Return, word for word, the lines of the material between the line holding "intel的CPU中，使用的" and the line holding "系统中的互斥量（mutex）", inclusive.

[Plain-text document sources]
*** Block opens ***

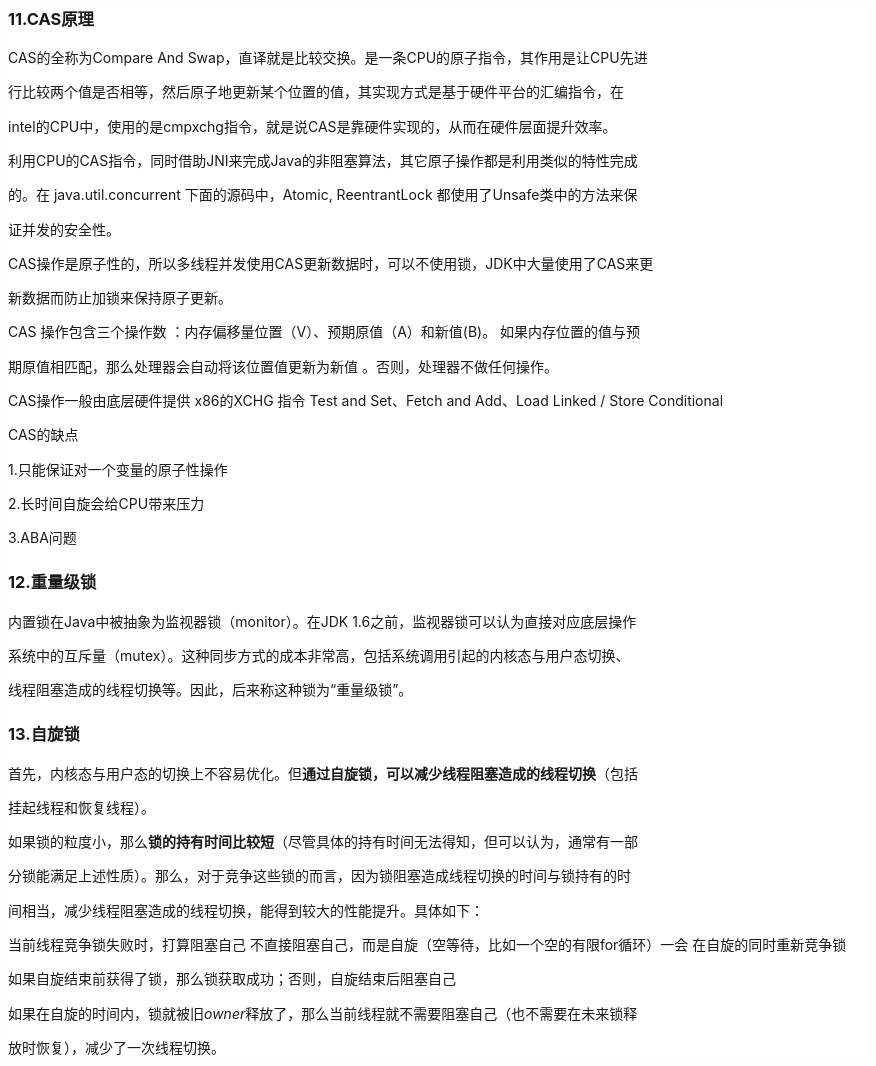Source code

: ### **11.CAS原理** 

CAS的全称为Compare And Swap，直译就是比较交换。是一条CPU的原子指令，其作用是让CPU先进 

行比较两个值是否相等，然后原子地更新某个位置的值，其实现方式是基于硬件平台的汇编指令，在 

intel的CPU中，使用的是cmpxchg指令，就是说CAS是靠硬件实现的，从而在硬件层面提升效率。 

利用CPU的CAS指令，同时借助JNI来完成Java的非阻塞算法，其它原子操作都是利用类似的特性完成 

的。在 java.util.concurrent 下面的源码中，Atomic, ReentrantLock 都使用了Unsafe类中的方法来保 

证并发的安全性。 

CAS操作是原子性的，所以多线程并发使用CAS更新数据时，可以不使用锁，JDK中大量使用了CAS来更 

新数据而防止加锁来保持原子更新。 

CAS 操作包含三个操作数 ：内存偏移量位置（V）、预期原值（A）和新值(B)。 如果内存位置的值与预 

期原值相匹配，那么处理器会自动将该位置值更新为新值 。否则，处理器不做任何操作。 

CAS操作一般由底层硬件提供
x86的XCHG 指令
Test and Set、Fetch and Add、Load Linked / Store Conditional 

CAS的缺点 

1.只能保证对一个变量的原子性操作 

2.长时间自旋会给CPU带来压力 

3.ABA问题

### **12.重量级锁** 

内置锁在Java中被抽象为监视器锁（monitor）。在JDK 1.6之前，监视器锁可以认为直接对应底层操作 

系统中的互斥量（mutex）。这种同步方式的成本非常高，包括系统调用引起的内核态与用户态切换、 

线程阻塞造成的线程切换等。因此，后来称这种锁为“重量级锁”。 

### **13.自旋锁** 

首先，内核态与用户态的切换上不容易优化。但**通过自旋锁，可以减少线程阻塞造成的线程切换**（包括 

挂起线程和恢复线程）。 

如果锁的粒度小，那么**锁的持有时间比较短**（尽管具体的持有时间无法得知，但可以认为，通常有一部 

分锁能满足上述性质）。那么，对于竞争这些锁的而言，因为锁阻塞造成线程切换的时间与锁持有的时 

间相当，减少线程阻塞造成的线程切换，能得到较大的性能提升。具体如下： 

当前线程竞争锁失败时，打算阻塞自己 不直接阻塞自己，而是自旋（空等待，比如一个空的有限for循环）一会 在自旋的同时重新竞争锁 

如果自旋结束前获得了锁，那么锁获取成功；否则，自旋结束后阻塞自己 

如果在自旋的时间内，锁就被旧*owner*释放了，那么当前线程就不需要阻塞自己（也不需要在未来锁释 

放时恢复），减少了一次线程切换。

*** Block closes ***
*** Block opens ***

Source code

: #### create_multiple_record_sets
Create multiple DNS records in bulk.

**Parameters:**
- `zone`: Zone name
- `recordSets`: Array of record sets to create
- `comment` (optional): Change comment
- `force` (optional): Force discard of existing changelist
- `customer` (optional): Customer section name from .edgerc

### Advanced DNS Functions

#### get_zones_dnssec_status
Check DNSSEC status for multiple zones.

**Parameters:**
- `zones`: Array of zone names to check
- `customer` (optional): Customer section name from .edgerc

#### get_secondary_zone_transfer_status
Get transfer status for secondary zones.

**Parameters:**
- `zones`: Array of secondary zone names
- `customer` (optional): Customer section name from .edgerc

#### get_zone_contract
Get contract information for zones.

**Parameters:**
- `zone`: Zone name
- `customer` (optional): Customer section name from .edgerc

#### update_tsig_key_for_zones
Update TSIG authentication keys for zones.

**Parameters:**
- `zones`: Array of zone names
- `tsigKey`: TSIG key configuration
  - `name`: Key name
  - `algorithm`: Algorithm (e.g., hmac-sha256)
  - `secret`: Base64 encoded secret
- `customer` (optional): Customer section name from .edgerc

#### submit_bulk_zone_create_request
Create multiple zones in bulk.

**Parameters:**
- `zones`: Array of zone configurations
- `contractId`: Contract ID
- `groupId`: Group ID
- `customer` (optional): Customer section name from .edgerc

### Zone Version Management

*** Block closes ***

ANSWER SPACE:
intel的CPU中，使用的是cmpxchg指令，就是说CAS是靠硬件实现的，从而在硬件层面提升效率。 

利用CPU的CAS指令，同时借助JNI来完成Java的非阻塞算法，其它原子操作都是利用类似的特性完成 

的。在 java.util.concurrent 下面的源码中，Atomic, ReentrantLock 都使用了Unsafe类中的方法来保 

证并发的安全性。 

CAS操作是原子性的，所以多线程并发使用CAS更新数据时，可以不使用锁，JDK中大量使用了CAS来更 

新数据而防止加锁来保持原子更新。 

CAS 操作包含三个操作数 ：内存偏移量位置（V）、预期原值（A）和新值(B)。 如果内存位置的值与预 

期原值相匹配，那么处理器会自动将该位置值更新为新值 。否则，处理器不做任何操作。 

CAS操作一般由底层硬件提供
x86的XCHG 指令
Test and Set、Fetch and Add、Load Linked / Store Conditional 

CAS的缺点 

1.只能保证对一个变量的原子性操作 

2.长时间自旋会给CPU带来压力 

3.ABA问题

### **12.重量级锁** 

内置锁在Java中被抽象为监视器锁（monitor）。在JDK 1.6之前，监视器锁可以认为直接对应底层操作 

系统中的互斥量（mutex）。这种同步方式的成本非常高，包括系统调用引起的内核态与用户态切换、 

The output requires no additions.